■ TO-DO ITEM: Although the entries contain pictures, copy only their text, exactly as written.
+--
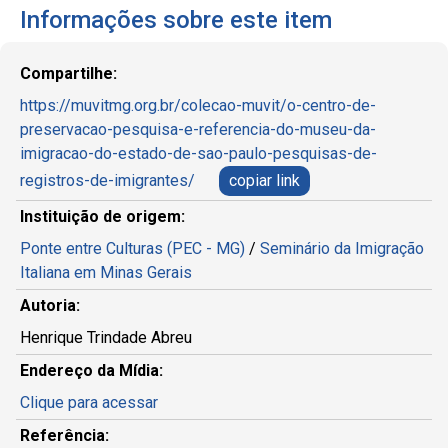
Informações sobre este item
Compartilhe:
https://muvitmg.org.br/colecao-muvit/o-centro-de-
preservacao-pesquisa-e-referencia-do-museu-da-
imigracao-do-estado-de-sao-paulo-pesquisas-de-
registros-de-imigrantes/
copiar link
Instituição de origem:
Ponte entre Culturas (PEC - MG)
/
Seminário da Imigração
Italiana em Minas Gerais
Autoria:
Henrique Trindade Abreu
Endereço da Mídia:
Clique para acessar
Referência:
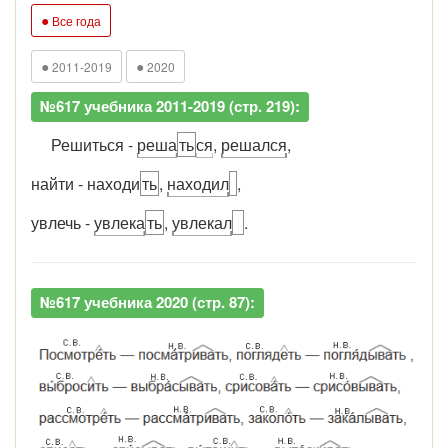
●
Все года
●
●
2011-2019
2020
№617 учебника 2011-2019 (стр. 219):
Решиться -
реша
ть
ся
,
решался
,
найти - находи
ть
,
находил
,
увлечь -
увлека
ть
,
увлекал
.
№617 учебника 2020 (стр. 87):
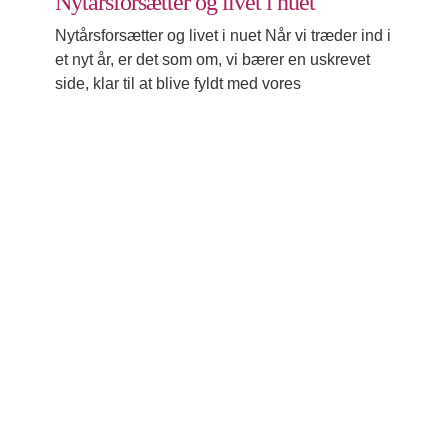
Nytårsforsætter og livet i nuet
Nytårsforsætter og livet i nuet Når vi træder ind i
et nyt år, er det som om, vi bærer en uskrevet
side, klar til at blive fyldt med vores
Dybden af sand kærlighed
Udvikling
+--
■ WRITTEN SOLUTION:
Informações sobre este item
Compartilhe:
https://muvitmg.org.br/colecao-muvit/o-centro-de-
preservacao-pesquisa-e-referencia-do-museu-da-
imigracao-do-estado-de-sao-paulo-pesquisas-de-
registros-de-imigrantes/
copiar link
Instituição de origem:
Ponte entre Culturas (PEC - MG)
/
Seminário da Imigração
Italiana em Minas Gerais
Autoria:
Henrique Trindade Abreu
Endereço da Mídia:
Clique para acessar
Referência:
●
Все года
●
●
2011-2019
2020
№617 учебника 2011-2019 (стр. 219):
Решиться -
реша
ть
ся
,
решался
,
найти - находи
ть
,
находил
,
увлечь -
увлека
ть
,
увлекал
.
№617 учебника 2020 (стр. 87):
Nytårsforsætter og livet i nuet
Nytårsforsætter og livet i nuet Når vi træder ind i
et nyt år, er det som om, vi bærer en uskrevet
side, klar til at blive fyldt med vores
Dybden af sand kærlighed
Udvikling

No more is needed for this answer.